(Transcribed page contents)
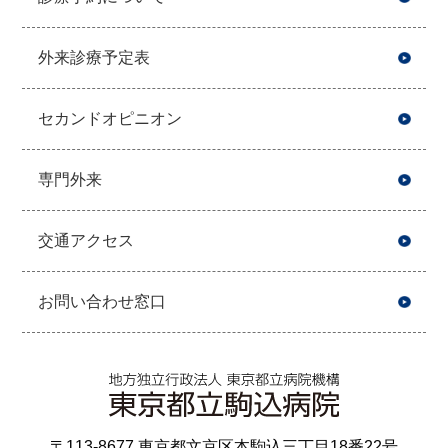
外来診療予定表
セカンドオピニオン
専門外来
交通アクセス
お問い合わせ窓口
〒113-8677 東京都文京区本駒込三丁目18番22号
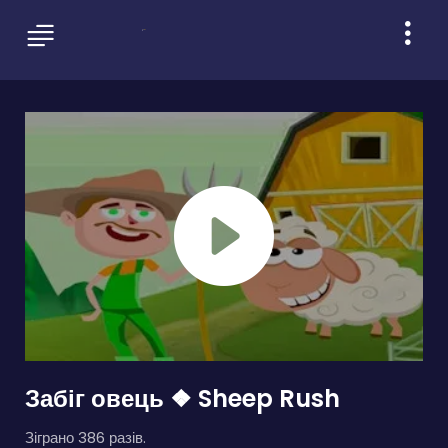
Забіг овець ❖ Sheep Rush
Зіграно 386 разів.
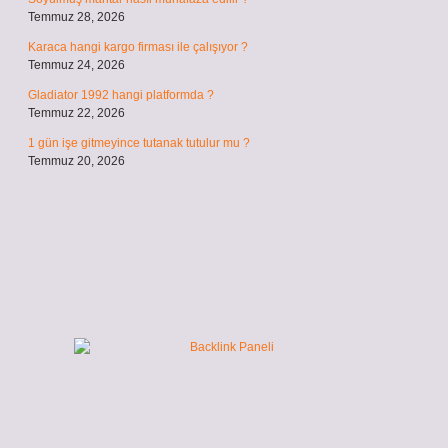
Temmuz 28, 2026
Karaca hangi kargo firması ile çalışıyor ?
Temmuz 24, 2026
Gladiator 1992 hangi platformda ?
Temmuz 22, 2026
1 gün işe gitmeyince tutanak tutulur mu ?
Temmuz 20, 2026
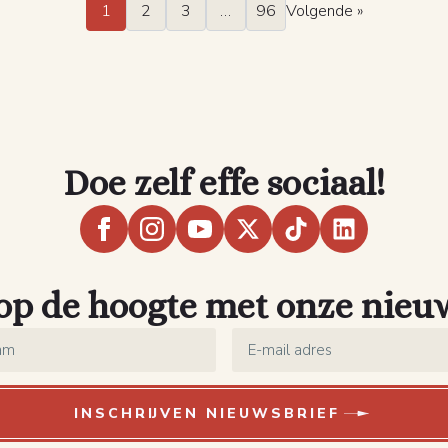
1
2
3
…
96
Volgende »
Doe zelf effe sociaal!
 op de hoogte met onze nieu
Email
*
INSCHRIJVEN NIEUWSBRIEF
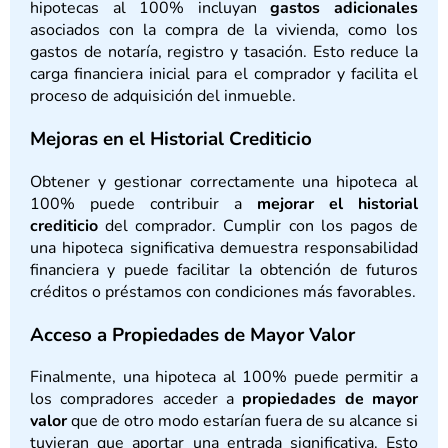
hipotecas al 100% incluyan
gastos adicionales
asociados con la compra de la vivienda, como los
gastos de notaría, registro y tasación. Esto reduce la
carga financiera inicial para el comprador y facilita el
proceso de adquisición del inmueble.
Mejoras en el Historial Crediticio
Obtener y gestionar correctamente una hipoteca al
100% puede contribuir a
mejorar el historial
crediticio
del comprador. Cumplir con los pagos de
una hipoteca significativa demuestra responsabilidad
financiera y puede facilitar la obtención de futuros
créditos o préstamos con condiciones más favorables.
Acceso a Propiedades de Mayor Valor
Finalmente, una hipoteca al 100% puede permitir a
los compradores acceder a
propiedades de mayor
valor
que de otro modo estarían fuera de su alcance si
tuvieran que aportar una entrada significativa. Esto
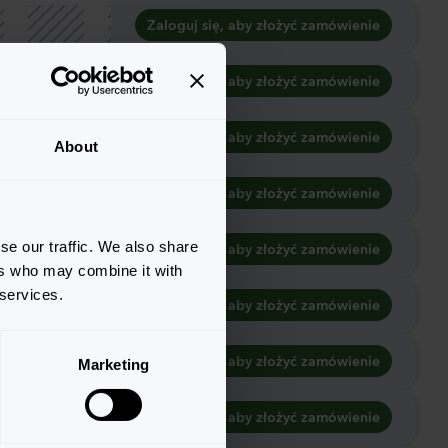
Zaloguj się, aby złożyć zamówienie
Zaloguj się, aby złożyć zamówienie
Zaloguj się, aby złożyć zamówienie
About
Zaloguj się, aby złożyć zamówienie
se our traffic. We also share
Zaloguj się, aby złożyć zamówienie
ers who may combine it with
 services.
Zaloguj się, aby złożyć zamówienie
Zaloguj się, aby złożyć zamówienie
Marketing
Zaloguj się, aby złożyć zamówienie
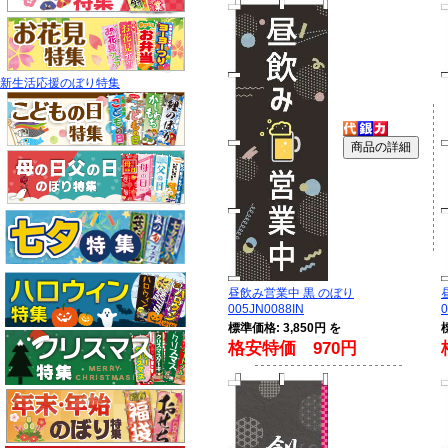
新生活応援のぼり特集
昼飲み営業中 黒 のぼり
005JN0088IN
0
標準価格: 3,850円 を
格安特価 970円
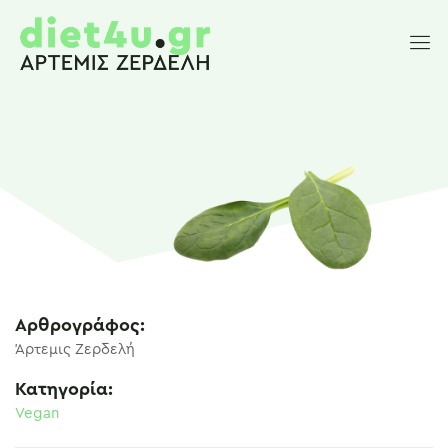
Αρθρογράφος:
Άρτεμις Ζερδελή
Κατηγορία:
Vegan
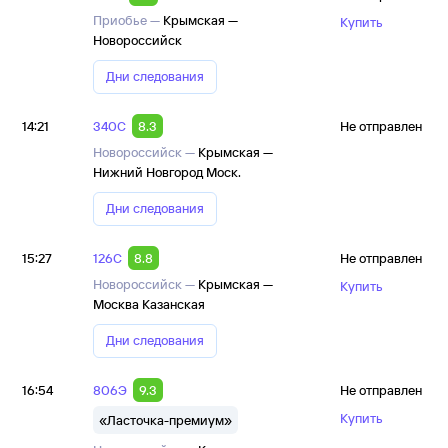
Приобье —
Крымская —
Купить
Новороссийск
Дни следования
14:21
340С
8.3
Не отправлен
Новороссийск —
Крымская —
Нижний Новгород Моск.
Дни следования
15:27
126С
8.8
Не отправлен
Новороссийск —
Крымская —
Купить
Москва Казанская
Дни следования
16:54
806Э
9.3
Не отправлен
Купить
«Ласточка-премиум»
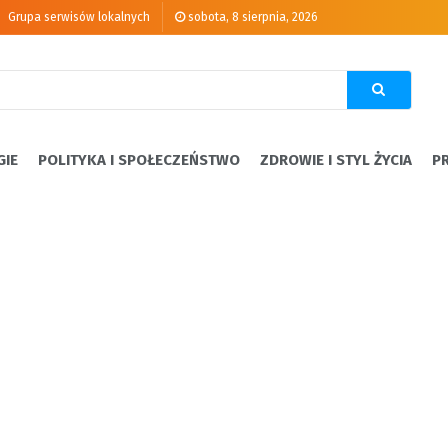
Grupa serwisów lokalnych
sobota, 8 sierpnia, 2026
GIE
POLITYKA I SPOŁECZEŃSTWO
ZDROWIE I STYL ŻYCIA
P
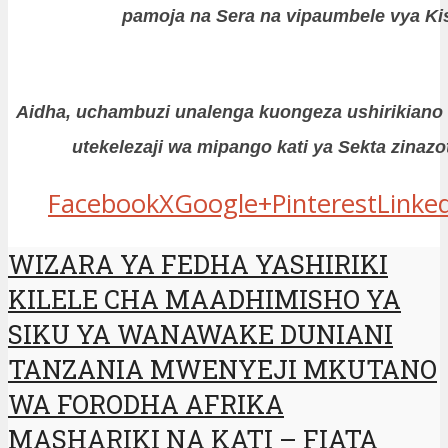
pamoja na Sera na vipaumbele vya Ki
Aidha, uchambuzi unalenga kuongeza ushirikiano (
utekelezaji wa mipango kati ya Sekta zinaz
Facebook
X
Google+
Pinterest
Linke
WIZARA YA FEDHA YASHIRIKI
KILELE CHA MAADHIMISHO YA
SIKU YA WANAWAKE DUNIANI
TANZANIA MWENYEJI MKUTANO
WA FORODHA AFRIKA
MASHARIKI NA KATI – FIATA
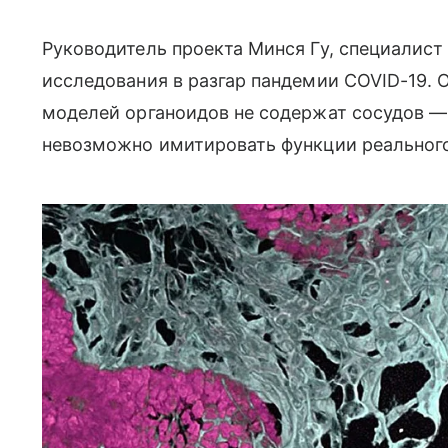
Руководитель проекта Минся Гу, специалист 
исследования в разгар пандемии COVID-19. 
моделей органоидов не содержат сосудов —
невозможно имитировать функции реального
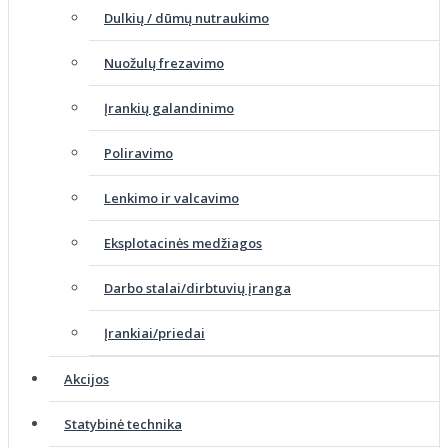
Dulkių / dūmų nutraukimo
Nuožulų frezavimo
Įrankių galandinimo
Poliravimo
Lenkimo ir valcavimo
Eksplotacinės medžiagos
Darbo stalai/dirbtuvių įranga
Įrankiai/priedai
Akcijos
Statybinė technika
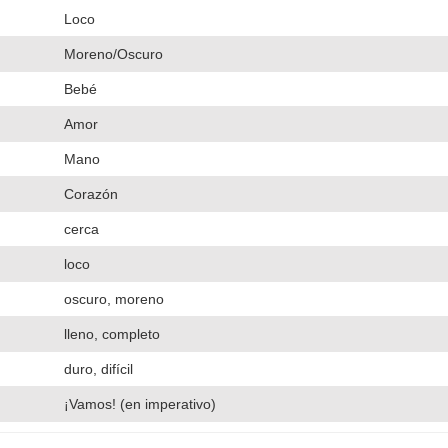
Loco
Moreno/Oscuro
Bebé
Amor
Mano
Corazón
cerca
loco
oscuro, moreno
lleno, completo
duro, difícil
¡Vamos! (en imperativo)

**Exercise prompt:**
The answer is the lines above from the one with "Temmuz 20, 2026" to the one with "proceso de adquisición del inmueble.", set down exactly, with no pictures.

**Solution to this task:**
Temmuz 20, 2026
1
2
3
…
96
Volgende »
Doe zelf effe sociaal!
 op de hoogte met onze nieu
Email
*
INSCHRIJVEN NIEUWSBRIEF
hipotecas al 100% incluyan
gastos adicionales
asociados con la compra de la vivienda, como los
gastos de notaría, registro y tasación. Esto reduce la
carga financiera inicial para el comprador y facilita el
proceso de adquisición del inmueble.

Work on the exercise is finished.